— Н-не пойду, — возразил Петрович, но стоило Избранному только замахнуться, как петух побежал вперёд со скоростью ветра.
— Так-то, бля, — благодушно сказал Герой.
Охрютка по-прежнему лежал ничком, и Лёха подошёл к нему.
— Вставай, бля, кончилось всё.
— П-пощади, не убивай! — бормотал крестьянин, и Лёхе пришлось взять его за ворот и поднять на ноги самому. Коленки у бедолаги всё равно подкашивались от ужаса.
— Да никто тебя убивать не будет, кому ты нужен-то, бля.
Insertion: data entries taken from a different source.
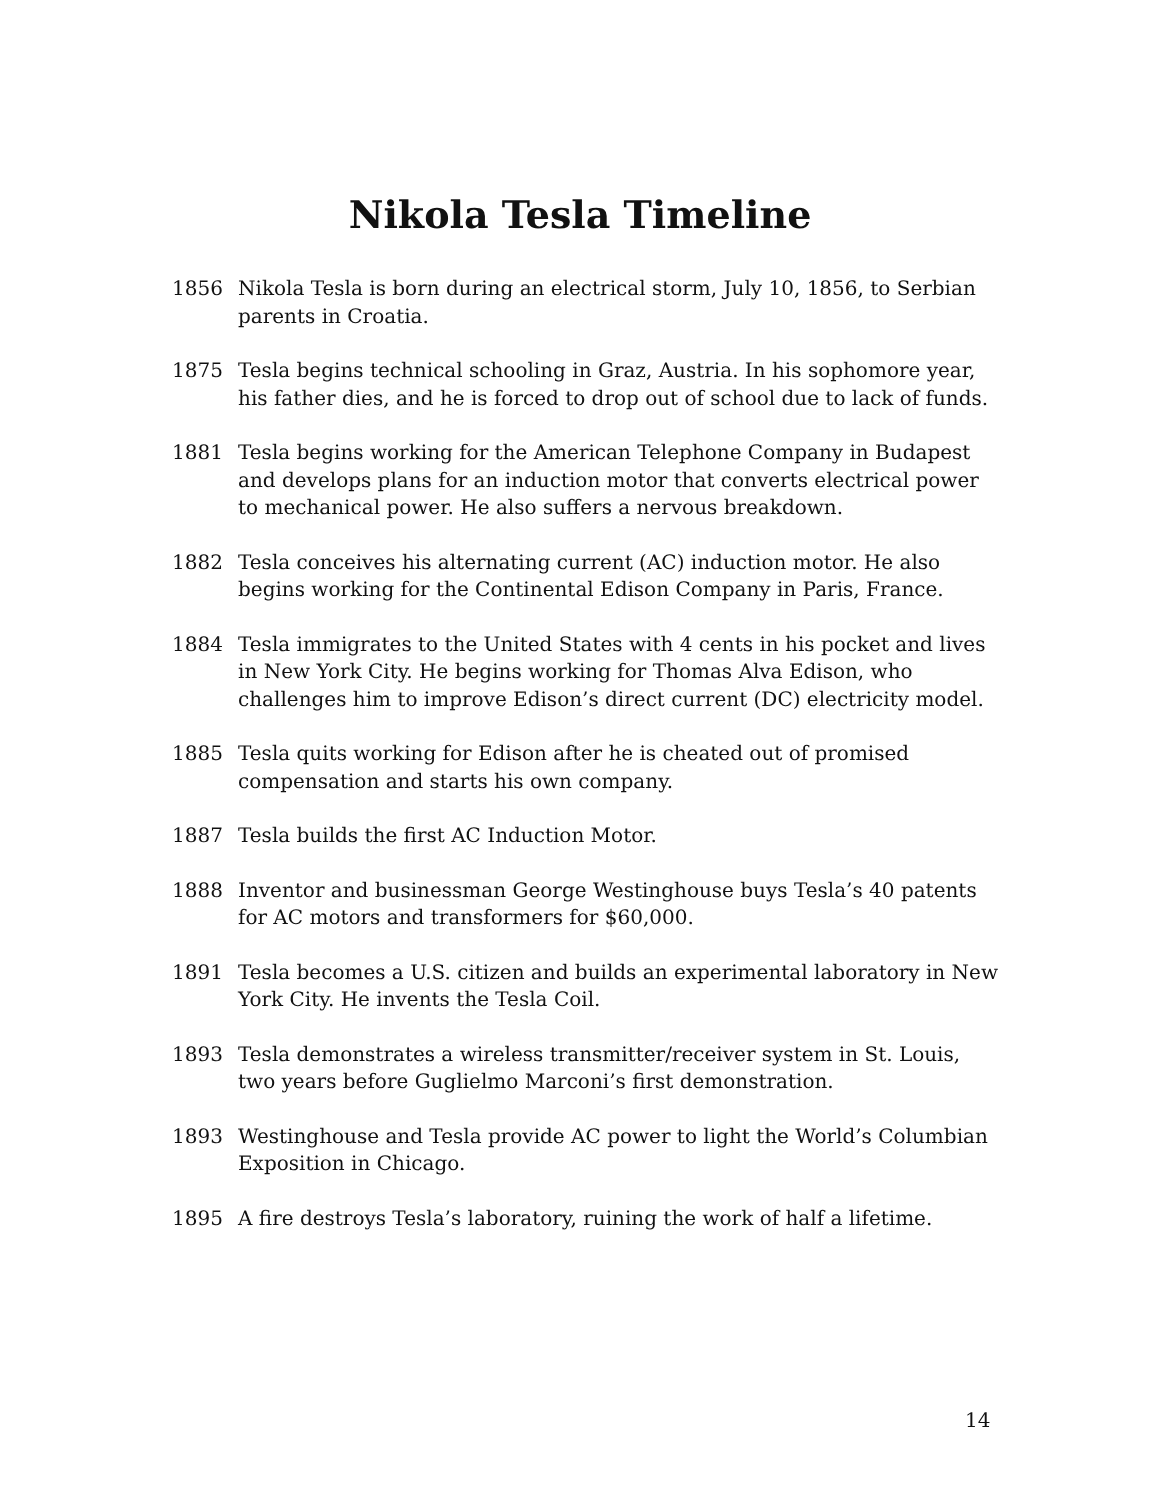Nikola Tesla Timeline
1856 Nikola Tesla is born during an electrical storm, July 10, 1856, to Serbian parents in Croatia.
1875 Tesla begins technical schooling in Graz, Austria. In his sophomore year, his father dies, and he is forced to drop out of school due to lack of funds.
1881 Tesla begins working for the American Telephone Company in Budapest and develops plans for an induction motor that converts electrical power to mechanical power. He also suffers a nervous breakdown.
1882 Tesla conceives his alternating current (AC) induction motor. He also begins working for the Continental Edison Company in Paris, France.
1884 Tesla immigrates to the United States with 4 cents in his pocket and lives in New York City. He begins working for Thomas Alva Edison, who challenges him to improve Edison’s direct current (DC) electricity model.
1885 Tesla quits working for Edison after he is cheated out of promised compensation and starts his own company.
1887 Tesla builds the first AC Induction Motor.
1888 Inventor and businessman George Westinghouse buys Tesla’s 40 patents for AC motors and transformers for $60,000.
1891 Tesla becomes a U.S. citizen and builds an experimental laboratory in New York City. He invents the Tesla Coil.
1893 Tesla demonstrates a wireless transmitter/receiver system in St. Louis, two years before Guglielmo Marconi’s first demonstration.
1893 Westinghouse and Tesla provide AC power to light the World’s Columbian Exposition in Chicago.
1895 A fire destroys Tesla’s laboratory, ruining the work of half a lifetime.
14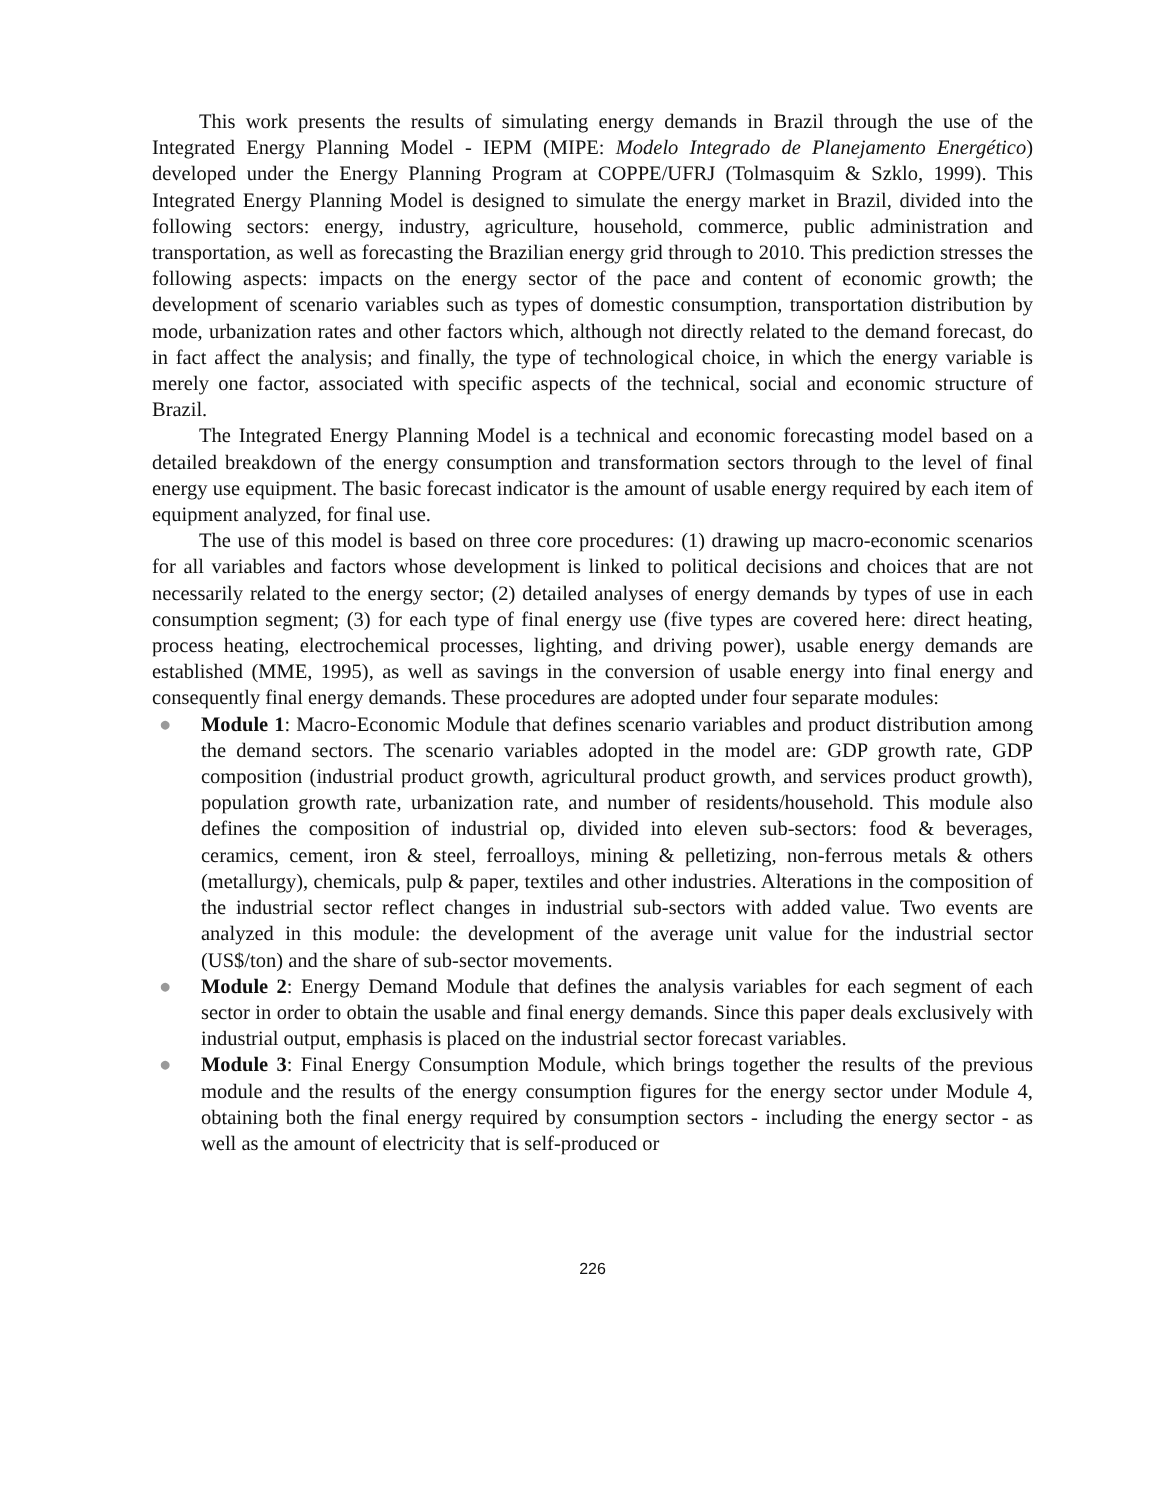This work presents the results of simulating energy demands in Brazil through the use of the Integrated Energy Planning Model - IEPM (MIPE: Modelo Integrado de Planejamento Energético) developed under the Energy Planning Program at COPPE/UFRJ (Tolmasquim & Szklo, 1999). This Integrated Energy Planning Model is designed to simulate the energy market in Brazil, divided into the following sectors: energy, industry, agriculture, household, commerce, public administration and transportation, as well as forecasting the Brazilian energy grid through to 2010. This prediction stresses the following aspects: impacts on the energy sector of the pace and content of economic growth; the development of scenario variables such as types of domestic consumption, transportation distribution by mode, urbanization rates and other factors which, although not directly related to the demand forecast, do in fact affect the analysis; and finally, the type of technological choice, in which the energy variable is merely one factor, associated with specific aspects of the technical, social and economic structure of Brazil.
The Integrated Energy Planning Model is a technical and economic forecasting model based on a detailed breakdown of the energy consumption and transformation sectors through to the level of final energy use equipment. The basic forecast indicator is the amount of usable energy required by each item of equipment analyzed, for final use.
The use of this model is based on three core procedures: (1) drawing up macro-economic scenarios for all variables and factors whose development is linked to political decisions and choices that are not necessarily related to the energy sector; (2) detailed analyses of energy demands by types of use in each consumption segment; (3) for each type of final energy use (five types are covered here: direct heating, process heating, electrochemical processes, lighting, and driving power), usable energy demands are established (MME, 1995), as well as savings in the conversion of usable energy into final energy and consequently final energy demands. These procedures are adopted under four separate modules:
● Module 1: Macro-Economic Module that defines scenario variables and product distribution among the demand sectors. The scenario variables adopted in the model are: GDP growth rate, GDP composition (industrial product growth, agricultural product growth, and services product growth), population growth rate, urbanization rate, and number of residents/household. This module also defines the composition of industrial op, divided into eleven sub-sectors: food & beverages, ceramics, cement, iron & steel, ferroalloys, mining & pelletizing, non-ferrous metals & others (metallurgy), chemicals, pulp & paper, textiles and other industries. Alterations in the composition of the industrial sector reflect changes in industrial sub-sectors with added value. Two events are analyzed in this module: the development of the average unit value for the industrial sector (US$/ton) and the share of sub-sector movements.
● Module 2: Energy Demand Module that defines the analysis variables for each segment of each sector in order to obtain the usable and final energy demands. Since this paper deals exclusively with industrial output, emphasis is placed on the industrial sector forecast variables.
● Module 3: Final Energy Consumption Module, which brings together the results of the previous module and the results of the energy consumption figures for the energy sector under Module 4, obtaining both the final energy required by consumption sectors - including the energy sector - as well as the amount of electricity that is self-produced or
226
Но вид окровавленного Паладина, только что за одно мгновение жестоко убившего почти десяток людей, доверия у Охрютки не вызывал.
— П-прошу, не убивай, детки у меня, пощади! — скулил крестьянин, пока Лёха держал его за воротник.
Избранный, как сумел, поставил его на ноги и даже немного отряхнул от грязи.
— Не ссы, дядя. Ты же, как никак, друг.
Глава 24. Чувствуешь Себя Героем?
Перед внутренним взором Лёхи снова пронеслись вспышки и фейерверки надоедливых поздравлений, вдруг напомнившие ему неоновые вывески Лас-Вегаса из голливудских фильмов. Системное сообщение мелькнуло перед глазами.
Опыт: +113
НОВЫЙ УРОВЕНЬ!!!
Добавлен новый титул: БЕСПОЩАДНЫЙ ГЕРОЙ (1)
Улучшена способность: АУРА УЖАСА (2)
— Беспощадно, бля, — хохотнул Избранный. — Тонусно. Я — ужас, нах!
Тот факт, что он только что жесточайшим образом убил почти десяток людей, Лёху не беспокоил никак. Настоящие герои на такие мелочи не размениваются.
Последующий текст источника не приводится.